Osteochondrosis, or OCD, is a relatively common and painful congenital bone defect disease that is characterized by abnormal cartilage-to-bone transformation, which causes cartilage and bone fragments to break off into your dog’s joint space, which, in turn, causes mild to extremely severe discomfort and pain.
Osteochondrosis isn’t a form of arthritis, although it can and often does lead to arthritis. Larger breeds of dog have a genetic predisposition towards the condition, which generally results from rapid growth. The pain created by osteochondrosis is similar to “growing pains” experienced by many dogs as they mature from pups to adolescents to adults.
Cartilage is the bone tissue that contributes to pain-free motion. Osteochondrosis is a congenital defect in joint cartilage development that leads to the development of a loose piece or flap of cartilage. This loose cartilage can give rise to secondary degenerative joint disease. Secondary degenerative joint disease, which generally develops as a result of osteochondrosis, occurs early in the dog’s life as opposed to the “wear and tear” arthritis that many dogs experience later in life.
Areas most commonly affected by osteochondrosis include the shoulder, elbow, knee, and ankle.
Unlike most diseases, the various forms of OCD don’t produce immediate, obvious symptoms. There are, however, several clues you can watch for, particularly if you have a larger dog:
* Lameness and pain in the affected joint.
* Restricted movement of the affected joint.

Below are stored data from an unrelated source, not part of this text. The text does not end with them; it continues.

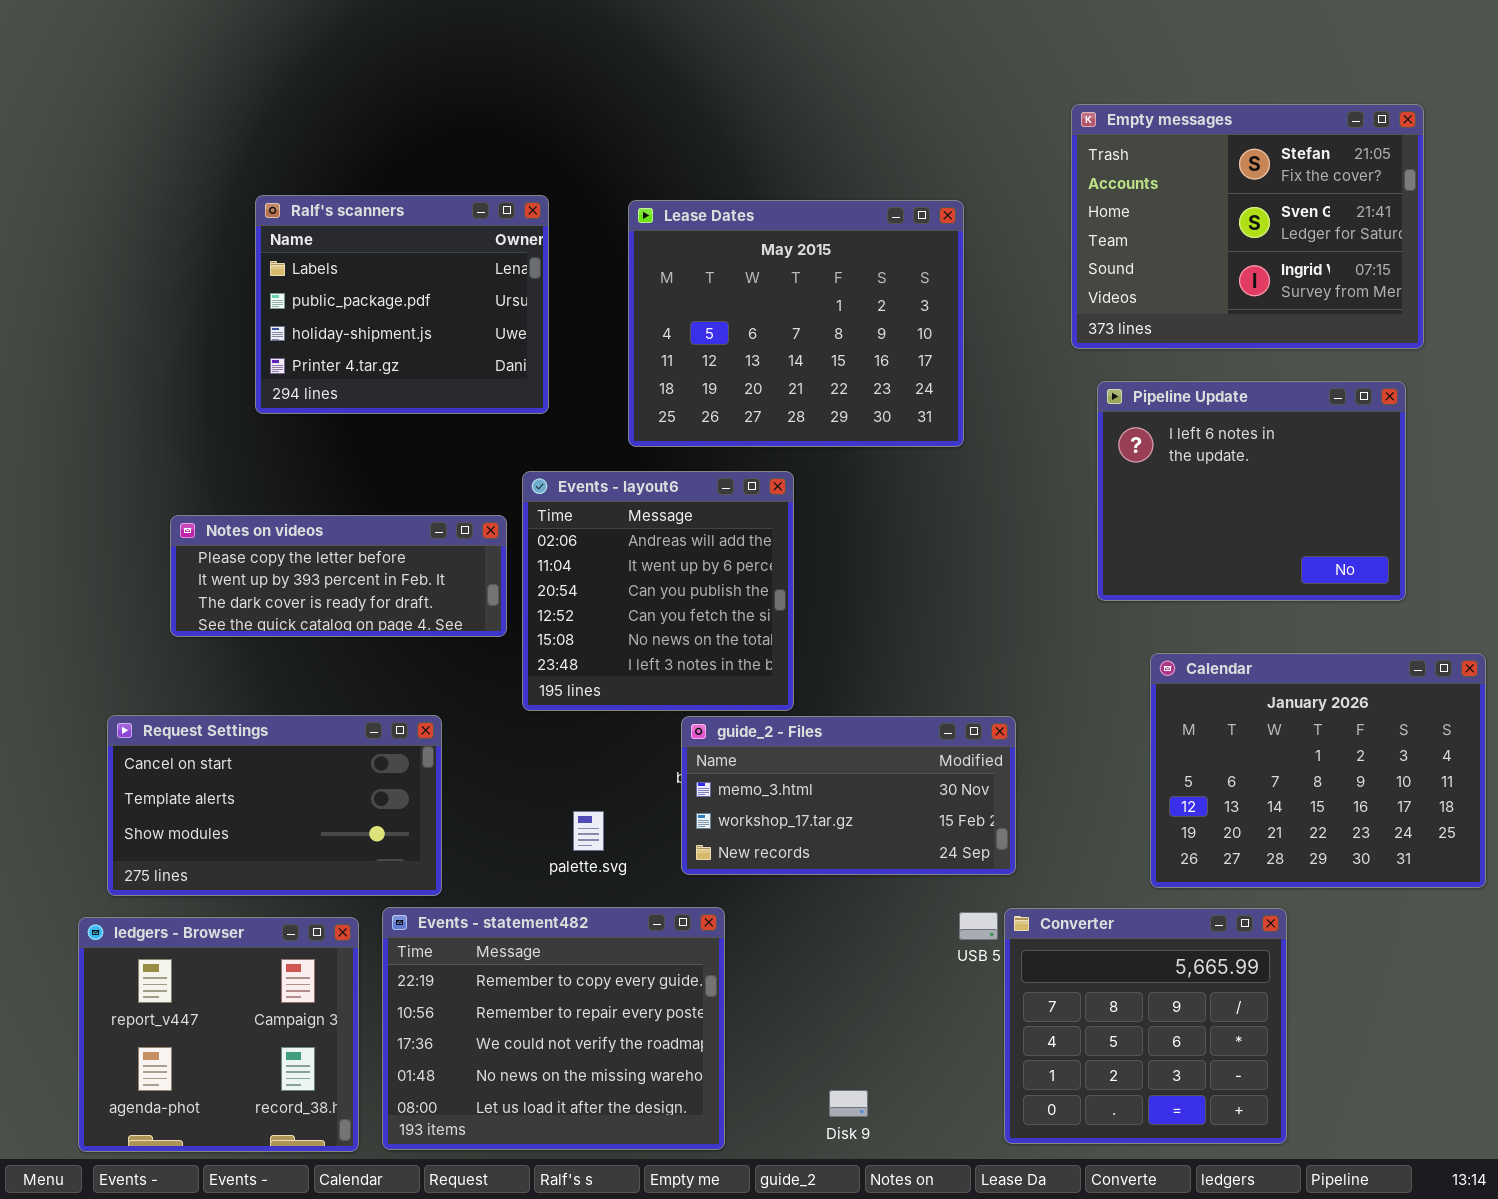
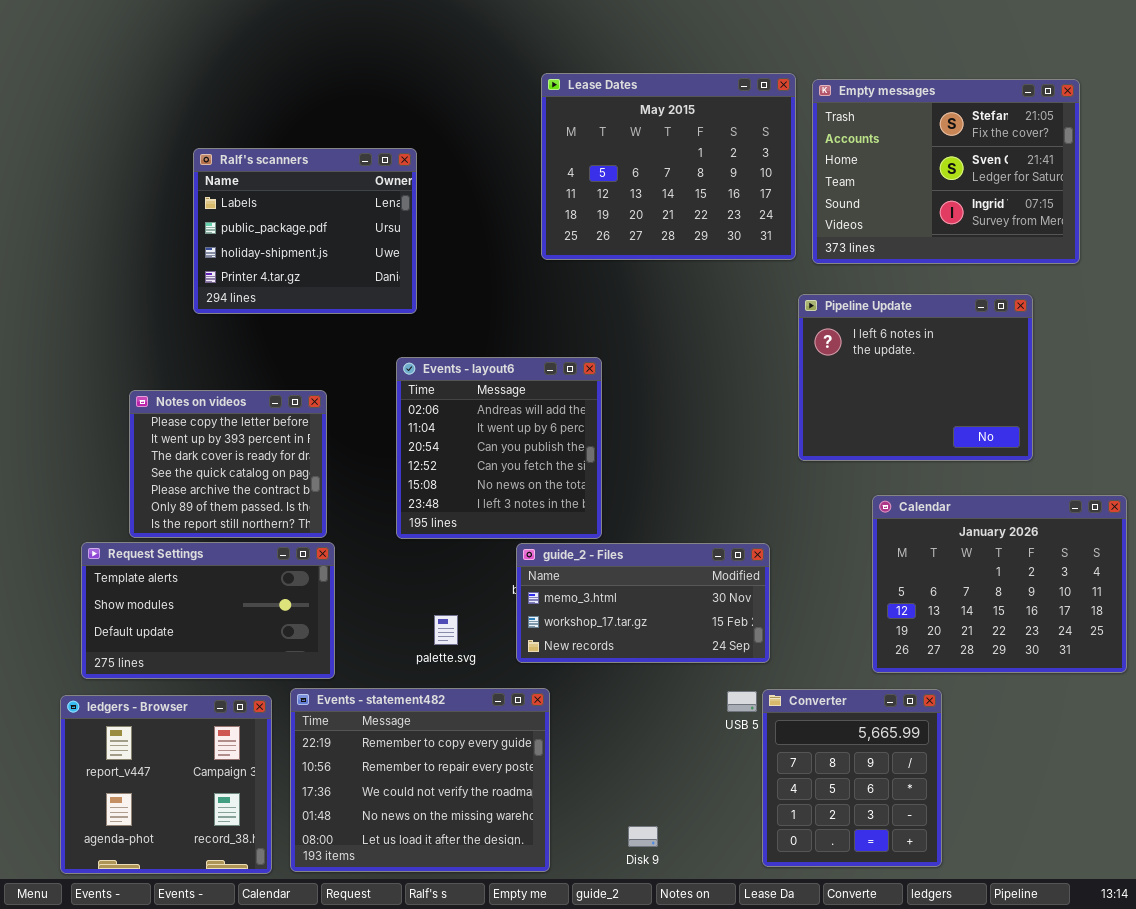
Lease Dates: [628,200,964,447] -> [541,73,796,260], moved
Pipeline Update: [1097,381,1406,601] -> [798,294,1033,461], moved
Notes on videos: [170,515,507,637] -> [129,390,327,538], resized
Request Settings: [107,715,442,896] -> [81,542,335,679], scrolled down 1 row
Converter: [1004,908,1287,1144] -> [762,689,942,867], resized

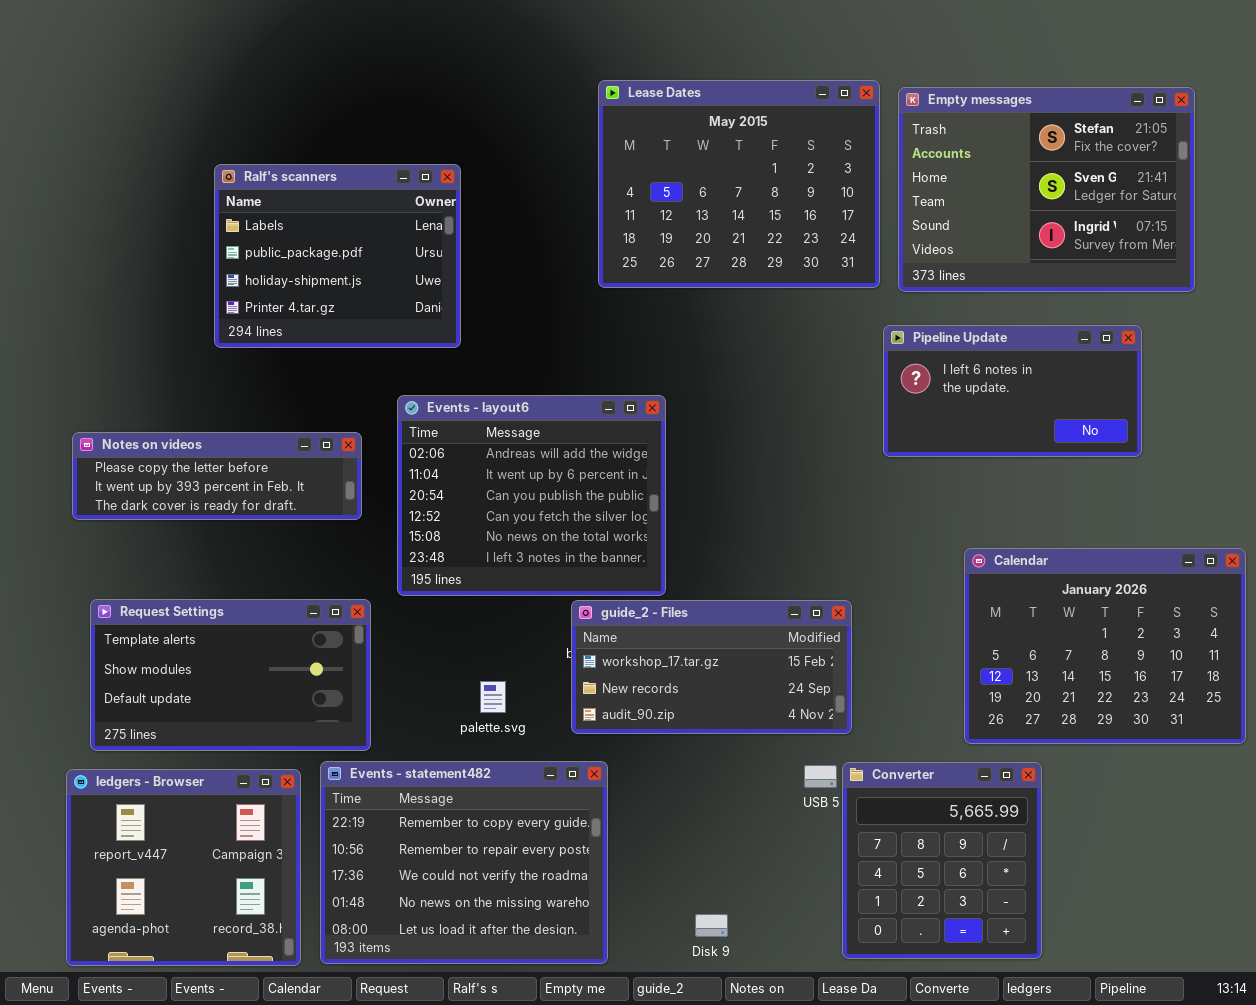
Pipeline Update: [798,294,1033,461] -> [883,325,1142,457], resized
Events - layout6: [396,357,602,539] -> [397,395,666,596], resized
Notes on videos: [129,390,327,538] -> [72,432,362,520], resized
guide_2 - Files: [516,543,770,663] -> [571,600,852,734], scrolled down 1 row

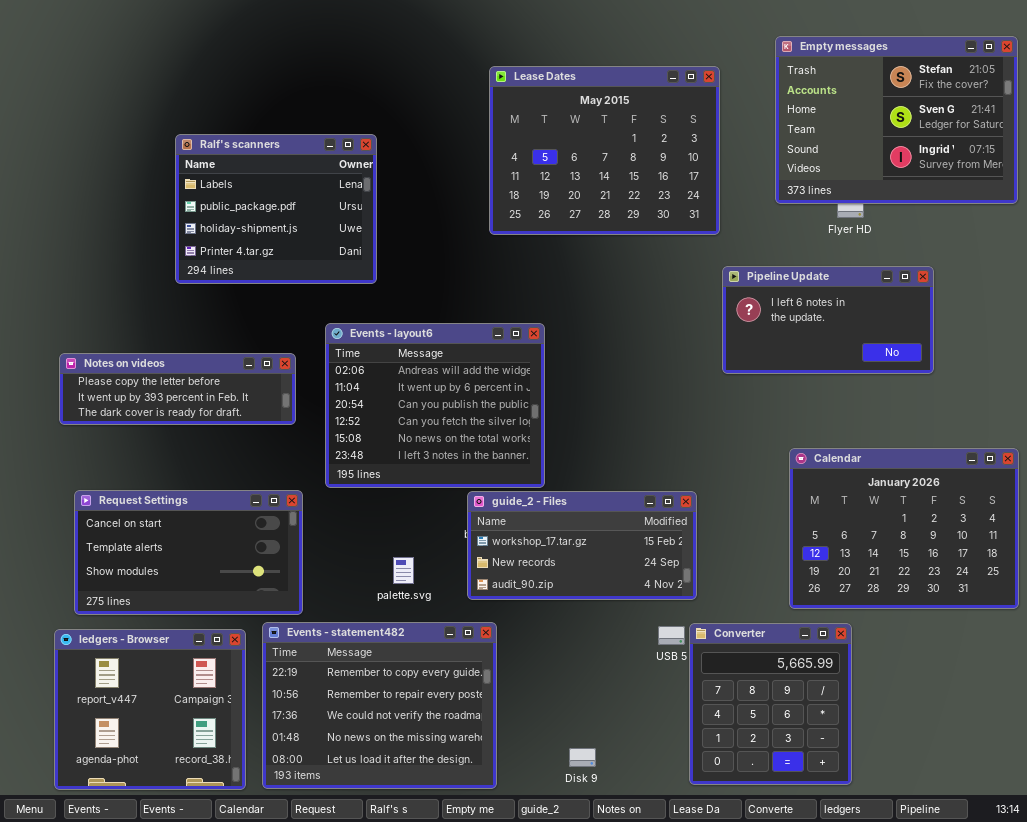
Empty messages: [898,87,1195,292] -> [775,36,1018,204], moved
Request Settings: [90,599,371,751] -> [74,490,303,615], scrolled up 1 row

* Muscle wasting in the most affected side.
Detecting the symptoms of osteochondrosis depends on where the problem is located. The dog may try to compensate for lameness caused by OCD by restricting its movement of the affected joint. For example, if your dog’s elbow is affected, it may swing his/her leg outward in a circular motion to avoid bending the elbow. Although osteochondrosis usually affects both sides of a bone, one bone end maybe worse than the other bone end.

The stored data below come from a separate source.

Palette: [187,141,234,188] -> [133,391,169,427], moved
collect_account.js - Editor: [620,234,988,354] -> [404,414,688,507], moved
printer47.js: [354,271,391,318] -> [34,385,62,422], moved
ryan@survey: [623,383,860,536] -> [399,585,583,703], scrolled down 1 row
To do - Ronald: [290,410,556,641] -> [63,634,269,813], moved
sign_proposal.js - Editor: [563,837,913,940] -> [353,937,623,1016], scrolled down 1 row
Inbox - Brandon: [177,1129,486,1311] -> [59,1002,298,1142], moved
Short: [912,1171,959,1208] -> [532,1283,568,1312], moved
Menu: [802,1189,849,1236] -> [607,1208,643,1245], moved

Treating OCD is most often directed towards inhibiting further cartilage breakdown of the joint and toward decreasing the affected dog’s pain. Fortunately, there are a number of medical and surgical procedures available that can ease your dog’s discomfort and pain, thereby restoring its overall health and mobility to near normal levels. The type of treatment that your vet recommends will depend upon on such factors as your dog’s age, the severity of the problem, as well as cost considerations. Non surgical treatment of osteochondrosis will most likely consists of exercise restriction, body weight management and pain management using analgesics and anti-inflammatory drugs.